GmAlloc	Creates shared memory during verification of the CPU-side operation of the kernel function. That is, creates a shared file in the /tmp directory and returns the mapping pointer to the file.
ICPU_RUN_KF	Functions as the CPU commissioning entry and completes calls to CPU operator programs during verification of the CPU-side operation of the kernel function.
ICPU_SET_TILING_KEY	Specifies tilingKey used for the current CPU debugging. During debugging, only the branch to which tilingKey corresponds in the operator kernel function is executed.
GmFree	Frees the shared memory allocated by GmAlloc during verification of the CPU-side operation of the kernel function.
SetKernelMode	Sets the kernel mode to the single AIV mode, single AIC mode, or MIX mode to enable CPU commissioning of single AIV (vector) operators, single AIC (cube) operators, or MIX operators, respectively.
TRACE_START	Performs dotting in any running phase of the operator when the CAModel is used for operator performance simulation, to analyze the pipeline diagrams of different instructions for further performance tuning. Indicates dotting from the start point. This API is used together with TRACE_STOP.
TRACE_STOP	Performs dotting in any running phase of the operator when the CAModel is used for operator performance simulation, to analyze the pipeline diagrams of different instructions for further performance tuning. Indicates dotting from the end point. This API is used together with TRACE_START.

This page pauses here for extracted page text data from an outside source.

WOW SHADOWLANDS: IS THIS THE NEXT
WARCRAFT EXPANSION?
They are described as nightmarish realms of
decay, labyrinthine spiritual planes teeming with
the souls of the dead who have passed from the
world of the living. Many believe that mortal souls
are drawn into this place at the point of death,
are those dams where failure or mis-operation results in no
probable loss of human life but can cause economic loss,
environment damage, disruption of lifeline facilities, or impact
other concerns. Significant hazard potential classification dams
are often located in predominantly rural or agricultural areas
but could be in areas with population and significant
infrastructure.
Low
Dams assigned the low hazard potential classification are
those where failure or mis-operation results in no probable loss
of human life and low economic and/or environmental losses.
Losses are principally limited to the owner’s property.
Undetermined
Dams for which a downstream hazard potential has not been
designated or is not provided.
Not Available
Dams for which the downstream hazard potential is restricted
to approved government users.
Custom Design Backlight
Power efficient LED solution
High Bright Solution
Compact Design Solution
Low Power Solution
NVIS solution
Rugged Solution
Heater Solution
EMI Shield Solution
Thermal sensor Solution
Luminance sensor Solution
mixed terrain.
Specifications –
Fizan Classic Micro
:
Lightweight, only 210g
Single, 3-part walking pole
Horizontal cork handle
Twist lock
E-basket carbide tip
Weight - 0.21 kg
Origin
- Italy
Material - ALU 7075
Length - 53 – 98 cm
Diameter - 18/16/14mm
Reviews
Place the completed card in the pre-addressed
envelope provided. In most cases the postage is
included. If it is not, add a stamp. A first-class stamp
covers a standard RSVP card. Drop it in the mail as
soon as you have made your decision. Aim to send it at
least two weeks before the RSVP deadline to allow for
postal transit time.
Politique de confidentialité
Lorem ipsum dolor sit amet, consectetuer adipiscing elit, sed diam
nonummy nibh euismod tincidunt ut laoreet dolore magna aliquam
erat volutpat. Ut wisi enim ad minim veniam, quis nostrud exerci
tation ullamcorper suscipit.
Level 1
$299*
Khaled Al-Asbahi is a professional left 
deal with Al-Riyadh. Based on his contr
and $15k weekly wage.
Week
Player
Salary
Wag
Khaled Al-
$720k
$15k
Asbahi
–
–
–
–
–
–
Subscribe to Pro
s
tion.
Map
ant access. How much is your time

MetricsProfStart	Starts the profile data collection. This API is used together with MetricsProfStop. When using msProf for operator on-board tuning, you can call MetricsProfStart and MetricsProfStop before and after the code segment on the kernel to specify the scope of the code segment to be tuned.
MetricsProfStop	Stops the profile data collection. This API is used together with MetricsProfStart. When using msProf for operator on-board tuning, you can call MetricsProfStart and MetricsProfStop before and after the code segment on the kernel to specify the scope of the code segment to be tuned.